I know what you're thinking:
What good is a roadside strip full of plants that will entice pollinators who are going to slam into windshields or - heaven forbid!- face first onto the very license plates promoting their importance?
So far, the experts are in agreement that while there may be some mortality, over all, the improvement in habitat is beneficial to the pollinators. The Xerces Society For Invertebrate Conservation has a page full of information about it here.
Some of the other most frequent questions about this program:
Is this program just to help Monarchs? It seems like a lot of emphasis is being placed on Milkweed, and a lot is already being done for Monarchs. What about the "other" pollinators?
Monarchs are getting a lot of publicity lately because their population has plummeted. Monarch caterpillars can only eat Milkweeds; therefore, to increase the number of butterflies, we need to increase the number of caterpillars- thus, we need to provide tons of food for them to eat. But many other insects enjoy Milkweed too- Milkweed has its very own ecosystem of insects! Milkweed is not just valuable to Monarchs; also, it isn't the only flower being planted in this program. There are many other native flowering plants being planted, too.

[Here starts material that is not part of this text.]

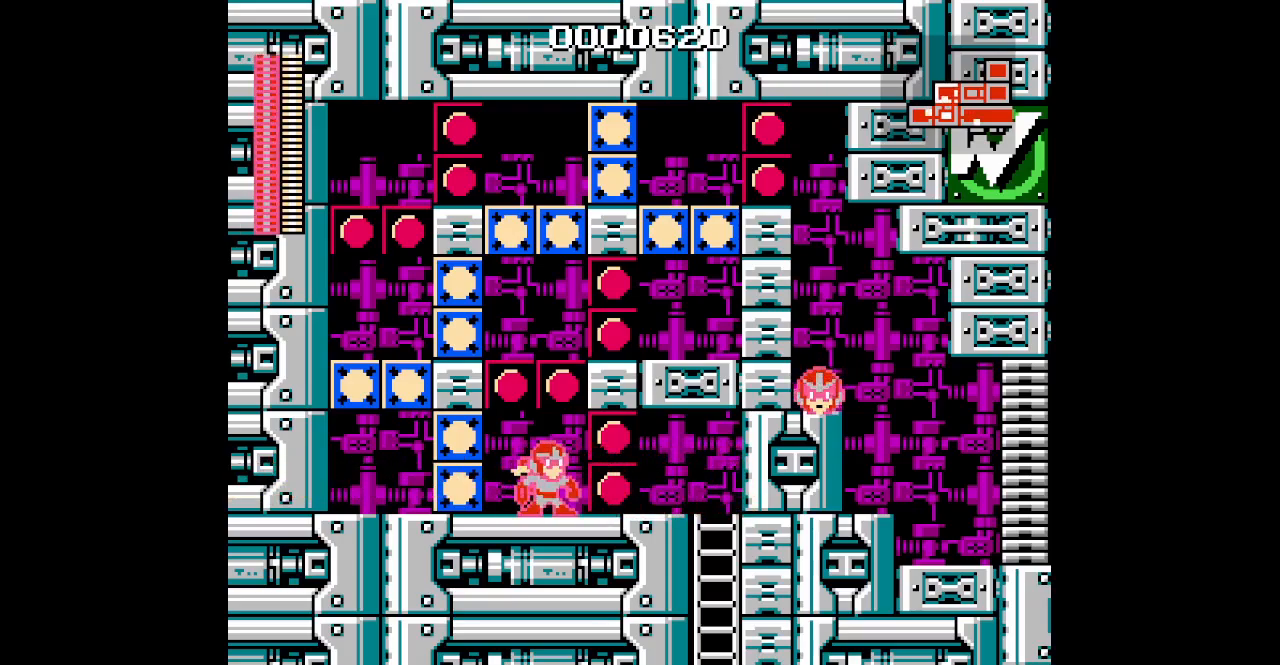
{"buttons": [], "events": []}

There is already milkweed (and other plants) growing in the medians. Why does the state need more funds to just stop mowing and spraying it?!
But just having a few plants here and there isn't enough. And what happens before/after that Milkweed blooms? Pollinators need successions of flowers that will bloom from Spring through Fall. For Monarchs, in addition to Milkweed, we especially need Goldenrod and Asters to help fuel their journey south in the Fall months. Queen Bumble Bees need early blooming flowers to establish their new colonies in the Spring.

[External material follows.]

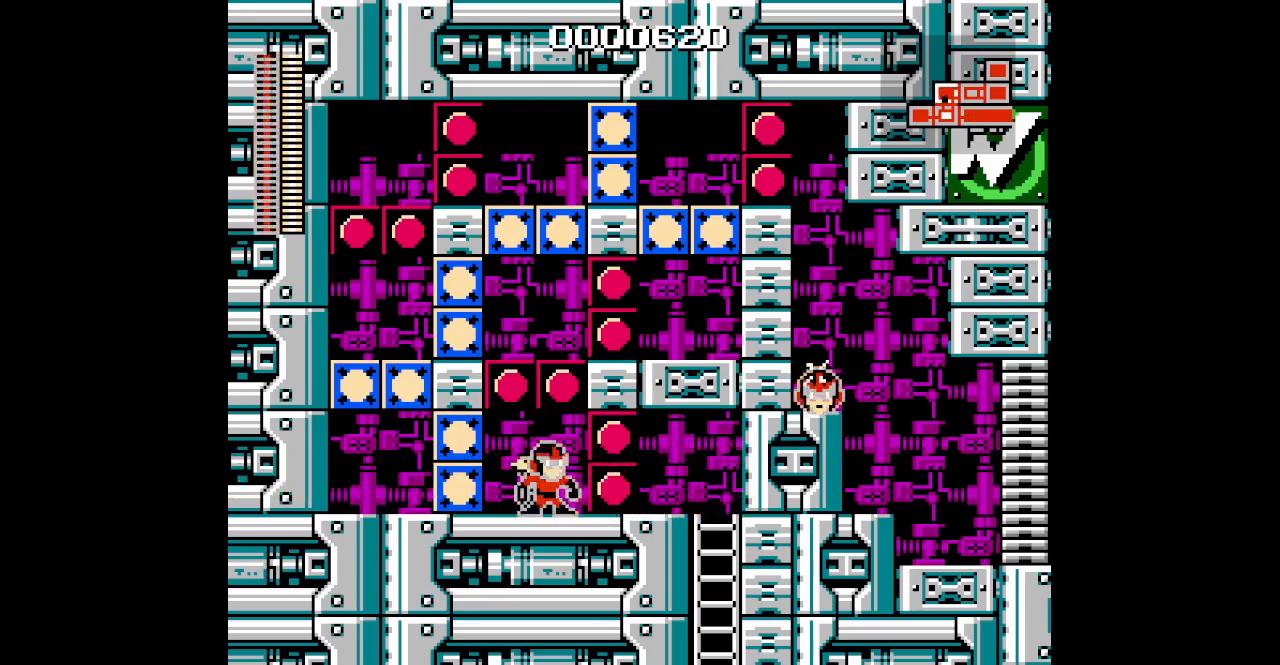
{"buttons": [], "events": []}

Yes, some of these plants already do grow along some roadsides and medians- let's have more!
In medians and areas where fescue is planted and mowed, it must be tilled and torn up before other plants can survive. Dropping the seeds there and letting them grow naturally can't work, because the native flowering plants that pollinators need can't out compete that fescue. Tilling costs money, and seeds cost money- cutting back on mowing and spraying will help cover some of these costs, too.
What is being planted?
The plantings will be local ecotype plants native to their regions in Virginia. The list will likely vary slightly region by region, and I'm not sure a list for each region has been established yet. The test plots at Dale City consisted of:
- Common milkweed (asclepias syriaca)
- Swamp milkweed (asclepias incarnata)
- New England Aster (Aster nova-angliae)
- Purple Coneflower (Echinacea purpurea)
- Joe Pye (Eupatorium maculatum)
- Beebalm/Oswego Tea (Monarda didyma)
- Bergamot (Monarda fistulosa)
- Wrinkle-leaved Goldenrod (Solidago rugosa)

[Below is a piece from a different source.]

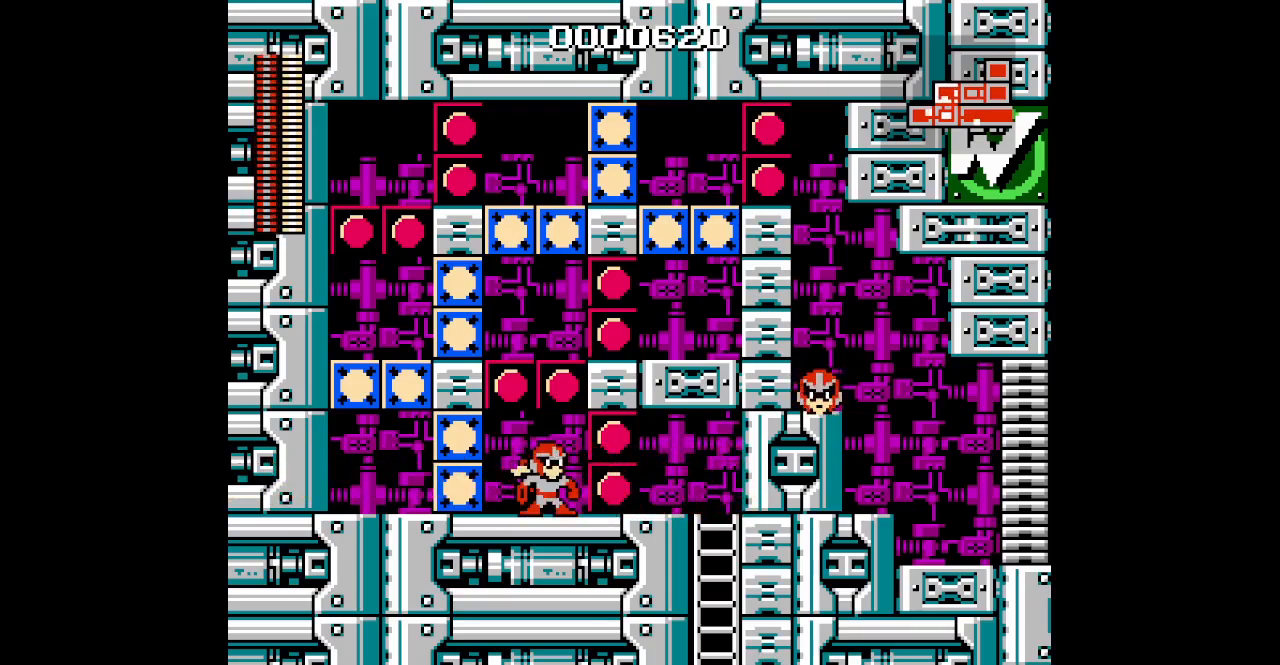
{"buttons": [], "events": []}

- Stiff Goldenrod (Solidago rigida)
- Blue-stem Goldenrod (Solidago caesia)
- New York Ironweed (Vernonia noveboracensis)
- Hoary Mountain Mint (Pycnanthemum incanum)
- Black-eyed Susan (Rudbeckia fulgida 'Goldsturm')
How are these plants going to be managed? Surely after a few years they will eventually become overgrown and unsightly, and will end up being mowed or sprayed when people start complaining about them.
Most of these roadside plantings aren't designed to look like a tidy flower bed, but are being treated more like a meadow restoration project. These habitats will become naturalized over time. This project will take at least a few years to implement plantings throughout the state, so the roadways planted will be in various stages. This staggering will help spread out the use of funds for initial plantings and for the continued maintenance.
If Loudoun Wildlife is working with VDOT, does that mean all of the funds for this program are only going to be used in Loudoun County, VA?
No- absolutely not. Nicole from LWC is spearheading this effort, but new pollinator projects have already begun in South West Virginia and Dale City. Volunteers from local organizations are also helping with the effort- Native Plant Societies, Dominion Power, etc.
How do we know funds that are raised for this program are really being used for this program?
The verbiage in the legislation will designate that the funds raised for this program can only be used for this program. This will be a very expensive program to implement statewide- as projected, it is incredibly unlikely that there would be any overages, i.e. leftover money hanging around and then being used on something else.